La
nueva gobernabilidad
Por
Raúl Zibechi
ALAI, 23/06/06
Los gobiernos de Néstor
Kirchner y Luiz Inacio Lula da Silva transitan por el cuarto año de
sus mandatos. Un tiempo suficiente como para comenzar a evaluar los
caminos adoptados y, muy en particular, el sentido profundo de la
instalación de gobiernos progresistas en buena parte de los países
del continente. Pese a las diferentes coyunturas que los llevaron al
gobierno –una crisis societal profunda en Argentina, el desgaste del
equipo socialdemócrata en Brasil–, y los distintos discursos que
enarbolan, las similitudes de las orientaciones por las que optaron
los dos principales países sudamericanos son asombrosas.
Un reciente informe
del Instituto de Estudios y Formación de la CTA (central de
trabajadores) para Argentina, establece que entre 2001 y 2005 los
asalariados, informales y desocupados que reciben subsidios pasaron de
percibir el 25,4% del PBI a sólo el 22,3%. Incluyendo a los
jubilados, la tendencia se profundiza: el conjunto de los sectores
populares percibía, en 2001, el 32,5% del PBI, descendiendo en 2005 a
26,7%. Esas diferencias son mayores aún si se analiza la evolución
del consumo, ya que el consumo de los sectores más acomodados (que
representan sólo el 3,8% de la población económicamente activa) pasó
de representar el 54,2% al 56,2% en ese período.
El citado informe
concluye que luego del “brutal ajuste de ingresos producido en el
2002”, la recuperación de los años siguientes (los del gobierno de
Kirchner), no permite “volver a la situación existente en el año
2001”, pero tampoco supone “alteración en la composición
estructural del consumo”. En la medida que no se han registrado
cambios en los patrones de distribución ni de consumo, concluye que
“el patrón de desigualdad que construyera la experiencia neoliberal
no se ha alterado”.
En Brasil el panorama
es similar. El último Informe sobre la Riqueza en el Mundo, elaborado
por Merril Lynch y Capgemini, sostiene que el número de ricos en el
mundo creció, en 2005, un 6,5% (Estado de Sao Paulo, 21 de junio de
2006). En América Latina el porcentaje es superior, alcanzando un
9,7%. Pero Brasil fue uno de los mejores países del mundo para los
ricos: crecieron un 11,3%. En el mismo año los bancos brasileños
obtuvieron las mayores ganancias en su historia, alcanzando hasta el
60% respecto a 2004. En suma, la concentración de la riqueza es uno
de los signos de la “nueva gobernabilidad” sobre la que se
asientan los gobiernos progresistas.
En sintonía con las
estrategias del Banco Mundial, se abandonó la política de
redistribución de la riqueza y en su lugar se profundizan las
destinadas a “combatir“ la pobreza. En Argentina siguen siendo dos
millones de personas las que reciben diversos “planes” (subsidios)

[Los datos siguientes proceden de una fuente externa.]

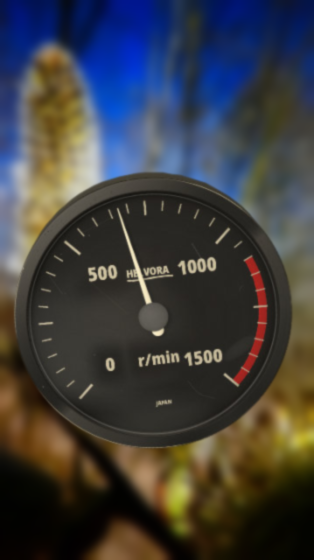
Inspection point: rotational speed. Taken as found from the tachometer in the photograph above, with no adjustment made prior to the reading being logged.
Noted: 675 rpm
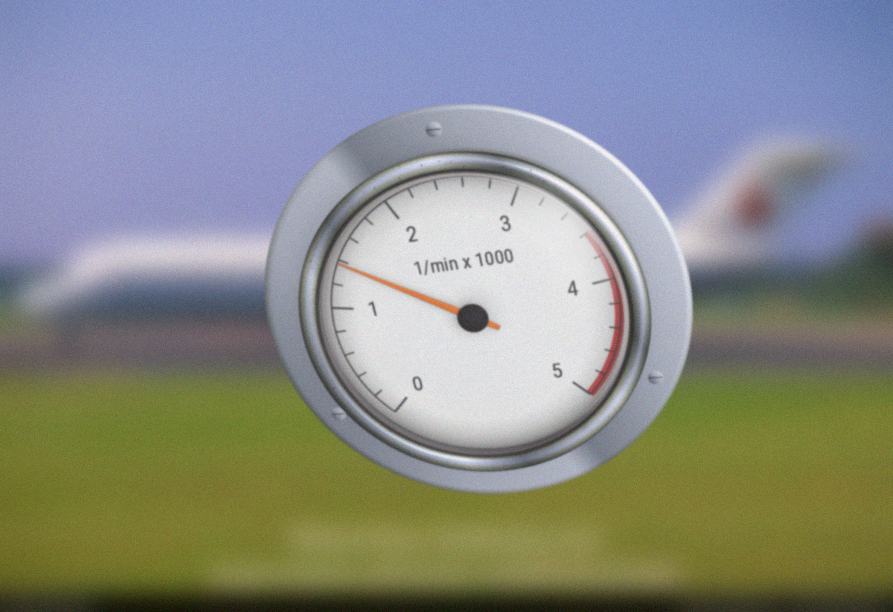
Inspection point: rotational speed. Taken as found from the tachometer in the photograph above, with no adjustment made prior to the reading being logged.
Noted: 1400 rpm
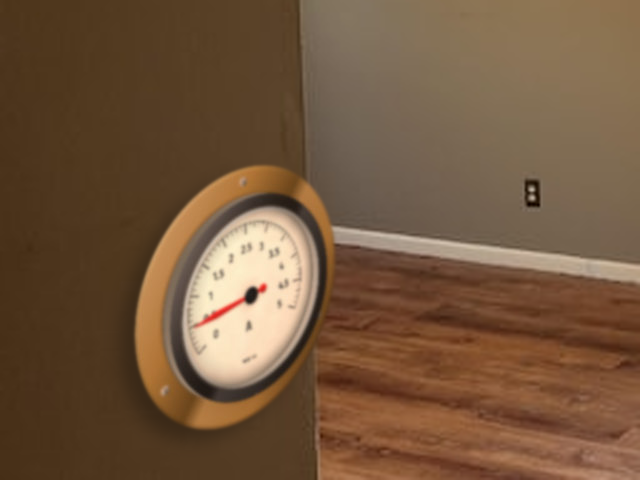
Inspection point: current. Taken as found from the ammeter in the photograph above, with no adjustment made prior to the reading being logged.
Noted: 0.5 A
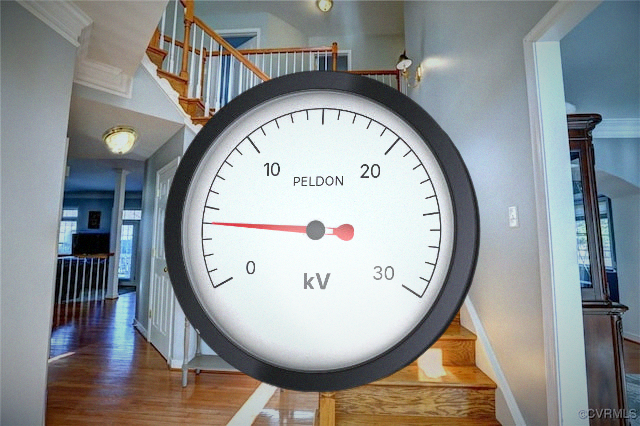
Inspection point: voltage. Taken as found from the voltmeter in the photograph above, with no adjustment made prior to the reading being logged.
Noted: 4 kV
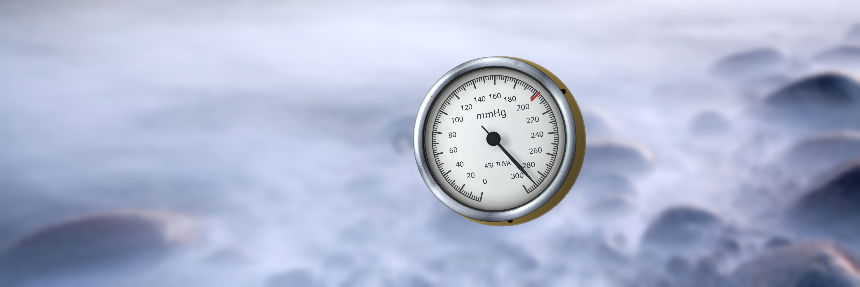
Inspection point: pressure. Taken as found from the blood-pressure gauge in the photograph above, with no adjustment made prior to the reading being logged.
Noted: 290 mmHg
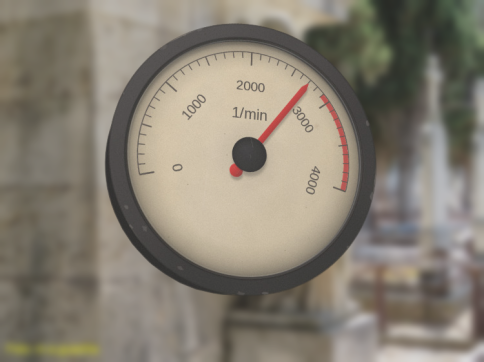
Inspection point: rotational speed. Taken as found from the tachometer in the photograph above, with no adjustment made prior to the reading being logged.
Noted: 2700 rpm
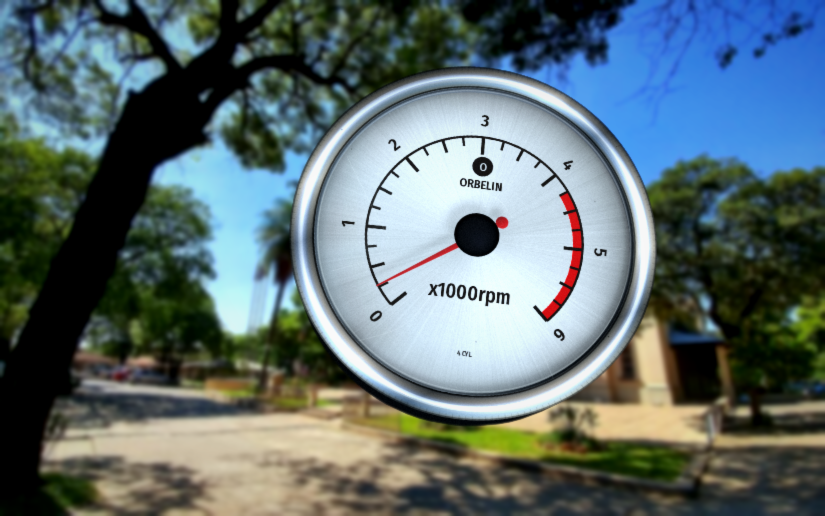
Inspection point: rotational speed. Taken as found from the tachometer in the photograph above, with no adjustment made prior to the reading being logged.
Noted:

a razón de 50 dólares por beneficiario. Los datos son alucinantes: a
comienzos de 2005 había 75.000 personas que recibían seguro de
desempleo (activos que perdieron su trabajo), pero en esa misma fecha
eran 2.010.000 los que percibían los planes Jefes y Jefas de Hogar y
Manos a la Obra. En suma, más del 95% de los desocupados son personas
que no tienen la menor relación con el mercado formal de trabajo y ya
no entran siquiera en la categoría tradicional de desocupados.
En Brasil el plan
Bolsa Familia atiende a casi 9 millones de familias pobres, o sea algo
más de 30 millones de personas en un país de unos 180 millones de
habitantes. Se estima que el programa llega al 77% de las familias
pobres con ingresos inferiores a 100 reales (unos 45 dólares), que
son en total 11 millones, y que el 49% de los beneficiados viven en el
Nordeste. En Argentina, los beneficiaron de los subsidios estatales
viven en su inmensa mayoría en el cordón de Buenos Aires, salpicado
por los esqueletos de cientos de fábricas cerradas.
Ya se trate del
Nordeste o del cinturón de Buenos Aires, la relación que establece
el Estado con los más pobres de la sociedad es la misma: se asegura
una clientela estable, no organizada ni conflictiva sino pasiva y
agradecida, a la vez que alimenta una camada de gestores –formales o
informales, tanto da– que actúan como intermediarios entre los
pobres atomizados y el Estado.
No por casualidad el
cinturón de Buenos Aires ha sido el que le ha asegurado la
gobernabilidad a la década neoliberal de Carlos Menem. Cuando la
desindustrialización vació los sindicatos y los neutralizó como
mecanismos de control social, los poderosos implementaron los
subsidios manejados por alcaldes y gobernadores y una amplia red de
caudillos (“punteros”) locales, que actúan de forma vertical y
apelando a la violencia, que son una de las claves de la cooptación y
división del movimiento social. Menem, y ahora Kirchner, son
electoralmente imbatibles en la periferia de la capital que concentra
al 40% del electorado. En cuanto a Brasil, es en el Nordeste –que
hasta ahora fue un enclave de caudillos de la derecha– donde el
gobierno Lula recibe su mayor nivel de aprobación: 55% frente al 29%
en el Sudeste, la región donde nació el Partido de los Trabajadores
y donde tuvo, hasta las elecciones de 2002, su mayor arraigo.
Concentración de
riqueza, arriba; control de los pobres no organizados a través de
subsidios, abajo. Las llamadas clases medias, o sea los obreros y los
empleados, pagan en buena medida los costos de los subsidios de los más
pobres y también el escandaloso aumento de la riqueza de los más
ricos. Este es uno de los ejes centrales de la nueva gobernabilidad,
pero no el único. El otro es la relegitimación de los estados
gracias a la apropiación de banderas históricas de las izquierdas y
los movimientos (derechos humanos, igualdad en abstracto, etc.) y
sobre todo un discurso –apenas un discurso– que no ataca los
problemas fundamentales pero que consigue dividir a los sectores
populares. El Estado que está emergiendo de la gobernabilidad
progresista parece más estable, legitimado y potente que el de la década
neoliberal. Pero puede, por eso, ser más temible para los de abajo.